Analysts agree that the federal government’s actions have a direct impact on the fundamentals of the national economy so that its actions have a direct effect on the exchange rate.
The Mexican peso has depreciated almost 50% against the dollar in the administration of Enrique Peña Nieto.
The analysts consulted by Forbes Mexico agree that the federal government’s actions have a direct impact on the fundamentals of the national economy, which has a direct effect on the exchange rate, especially through fiscal policy and Inflationary effects.
From December 1, 2012, when EPN took office, as of August 31, 2018, 3 days after its sixth government report, the dollar went from 12.93 to 19.13 pesos per unit, making it 47.88% higher.
Raymundo Tenorio, an economics analyst and associate professor at Tec de Monterrey, explained that fiscal policy has affected the exchange rate because “the policy that promotes a growing deficit makes the currency have pressures.”
Sergio Negrete, a former IMF official, and professor at ITESO, added that inflation had a direct impact on the exchange rate, because “if as a government you allow prices to advance, this, in the end, is reflected in the exchange rate”.
But this point could generate a vicious circle because, in turn, a depreciation of the exchange rate could generate inflationary pressures.
“That is why Banco de México has acted in the exchange market so that the exchange rate does not create second-degree pressures,” Negrete explained.
The exchange rate had remained more or less stable between 2010 and 2014, floating between 12 and 13 pesos per dollar.
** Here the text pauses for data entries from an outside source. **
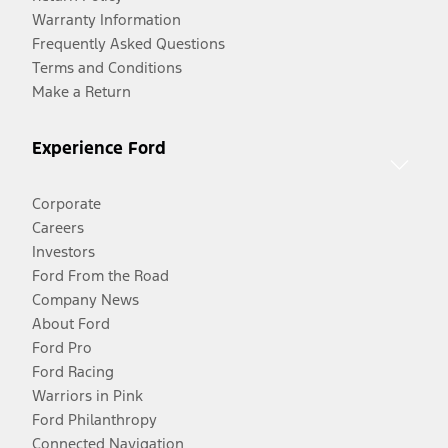
Warranty Information
Frequently Asked Questions
Terms and Conditions
Make a Return
Experience Ford
Corporate
Careers
Investors
Ford From the Road
Company News
About Ford
Ford Pro
Ford Racing
Warriors in Pink
Ford Philanthropy
Connected Navigation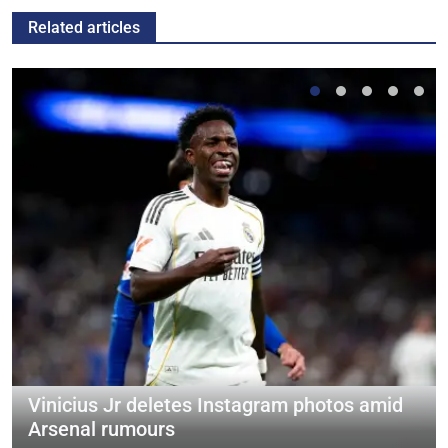
Related articles
Vinicius Jr deletes Instagram photos amid
Arsenal rumours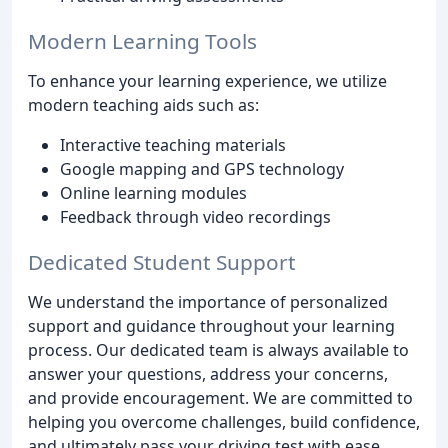
Modern Learning Tools
To enhance your learning experience, we utilize
modern teaching aids such as:
Interactive teaching materials
Google mapping and GPS technology
Online learning modules
Feedback through video recordings
Dedicated Student Support
We understand the importance of personalized
support and guidance throughout your learning
process. Our dedicated team is always available to
answer your questions, address your concerns,
and provide encouragement. We are committed to
helping you overcome challenges, build confidence,
and ultimately pass your driving test with ease.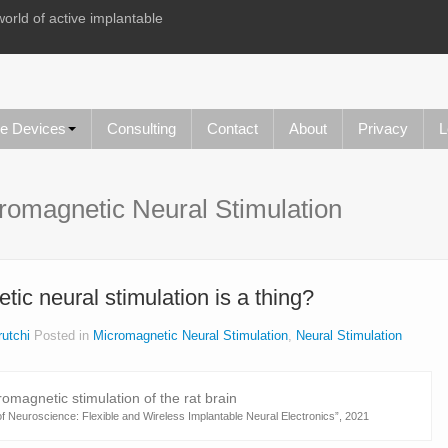
world of active implantable
le Devices
Consulting
Contact
About
Privacy
L
romagnetic Neural Stimulation
ic neural stimulation is a thing?
utchi
Posted in
Micromagnetic Neural Stimulation
,
Neural Stimulation
f Neuroscience: Flexible and Wireless Implantable Neural Electronics”, 2021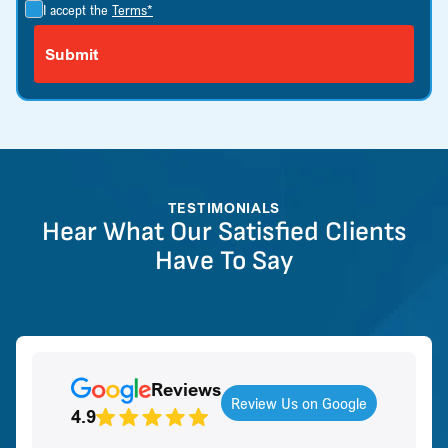
I accept the
Terms*
TESTIMONIALS
Hear What Our Satisfied Clients
Have To Say
Reviews
Review Us on Google
4.9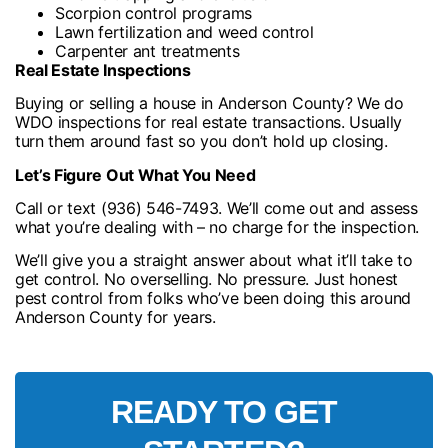
Scorpion control programs
Lawn fertilization and weed control
Carpenter ant treatments
Real Estate Inspections
Buying or selling a house in Anderson County? We do
WDO inspections for real estate transactions. Usually
turn them around fast so you don’t hold up closing.
Let’s Figure Out What You Need
Call or text (936) 546-7493. We’ll come out and assess
what you’re dealing with – no charge for the inspection.
We’ll give you a straight answer about what it’ll take to
get control. No overselling. No pressure. Just honest
pest control from folks who’ve been doing this around
Anderson County for years.
READY TO GET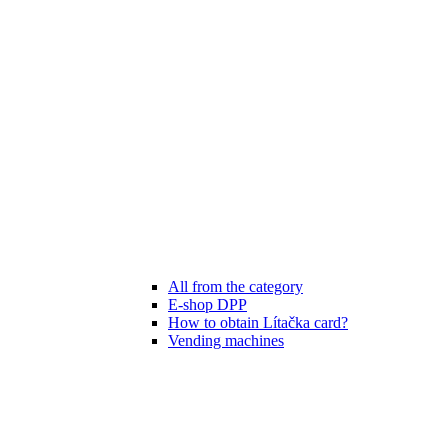
All from the category
E-shop DPP
How to obtain Lítačka card?
Vending machines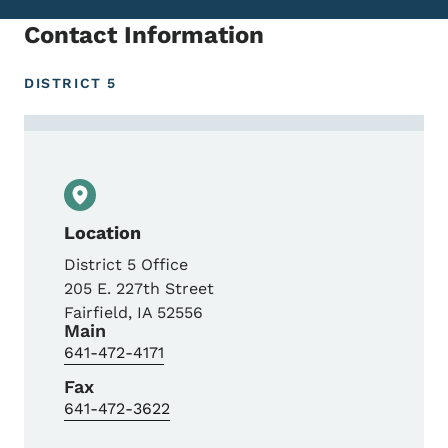
Contact Information
DISTRICT 5
Contact Marv May, Engineering Technician 
Location
District 5 Office
205 E. 227th Street
Fairfield
,
IA
52556
Main
641-472-4171
Fax
641-472-3622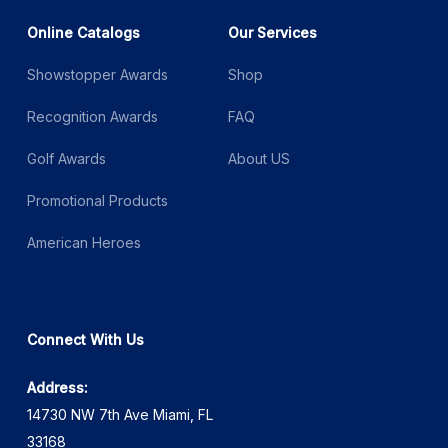
Online Catalogs
Our Services
Showstopper Awards
Shop
Recognition Awards
FAQ
Golf Awards
About US
Promotional Products
American Heroes
Connect With Us
Address:
14730 NW 7th Ave Miami, FL
33168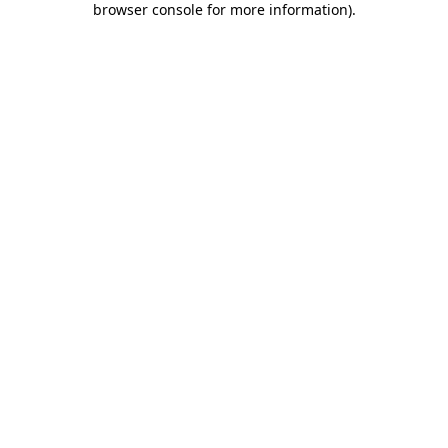
browser console for more information)
.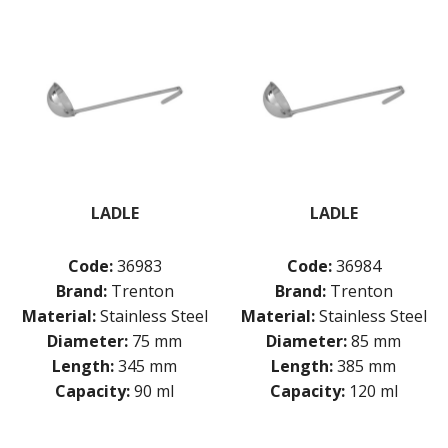
LADLE
LADLE
Code:
36983
Code:
36984
Brand:
Trenton
Brand:
Trenton
Material:
Stainless Steel
Material:
Stainless Steel
Diameter:
75 mm
Diameter:
85 mm
Length:
345 mm
Length:
385 mm
Capacity:
90 ml
Capacity:
120 ml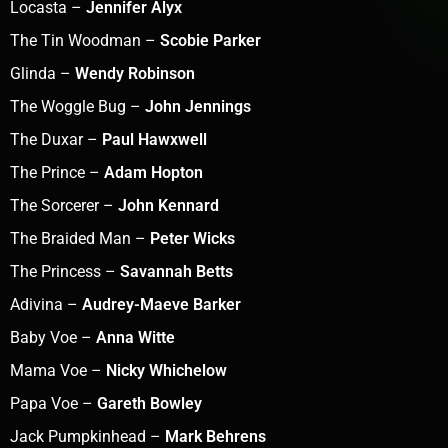
Locasta –
Jennifer Alyx
The Tin Woodman –
Scobie Parker
Glinda –
Wendy Robinson
The Woggle Bug –
John Jennings
The Duxar –
Paul Hawxwell
The Prince –
Adam Hopton
The Sorcerer –
John Kennard
The Braided Man –
Peter Wicks
The Princess –
Savannah Betts
Adivina –
Audrey-Maeve Barker
Baby Voe –
Anna Witte
Mama Voe –
Nicky Whichelow
Papa Voe –
Gareth Bowley
Jack Pumpkinhead –
Mark Behrens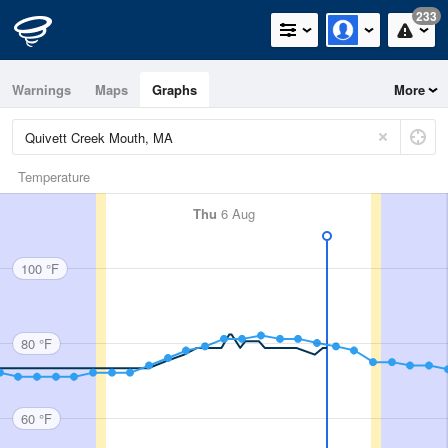
233
Warnings
Maps
Graphs
More
Temperature
Thu
6 Aug
100 °F
80 °F
60 °F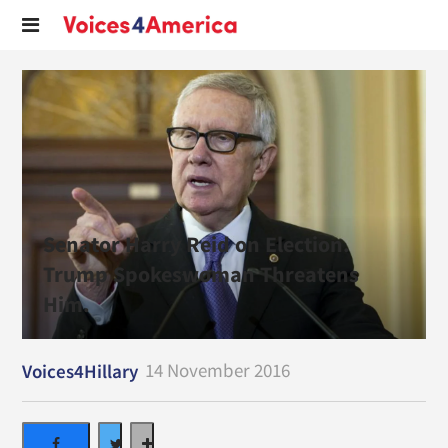
Senator Harry Reid on Election.
Trump Spokeswoman Threatens
Him.
14 November 2016
Voices4Hillary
But everything changed in 2014, when the price of oil began to decline, the effect of which extended until 2016. Only between August 2013 and January 2016, the Mexican export mix went from 100 to 23.9 dollars per barrel.
“But after oil came the ‘Trump factor’, which has had a lot of influence on the exchange rate. And of course, there are other factors, but the most important have been Trump and oil, “Negrete added.
Double effect on investments
Both analysts agreed that, to some extent, it is desirable that the exchange rate remains stable for investments to flow.
“If you as a foreign investor are going to invest in Mexico, you want the exchange rate to remain stable because if it depreciates too much, your income in dollars will go down. This could make it less attractive to invest in the country, “Tenorio said.
But not everything is negative in this area because “if the currency depreciates, investors can invest more money in the country,” exemplified Negrete.
Thus, direct foreign investment went from 26,528 million dollars between 2007 and 2011 to 32,343 between 2012 and 2017, although other factors, such as the opening of the oil sector, also explain the increase.
“The exchange rate damaged Peña a lot. People take into consideration two prices of the economy, the dollar, and gasoline. That the two have increased in their period explains much of the electoral rejection of the PRI in past elections, “said Negrete.
“The management was disastrous, seen from the exchange rate,” Tenorio added.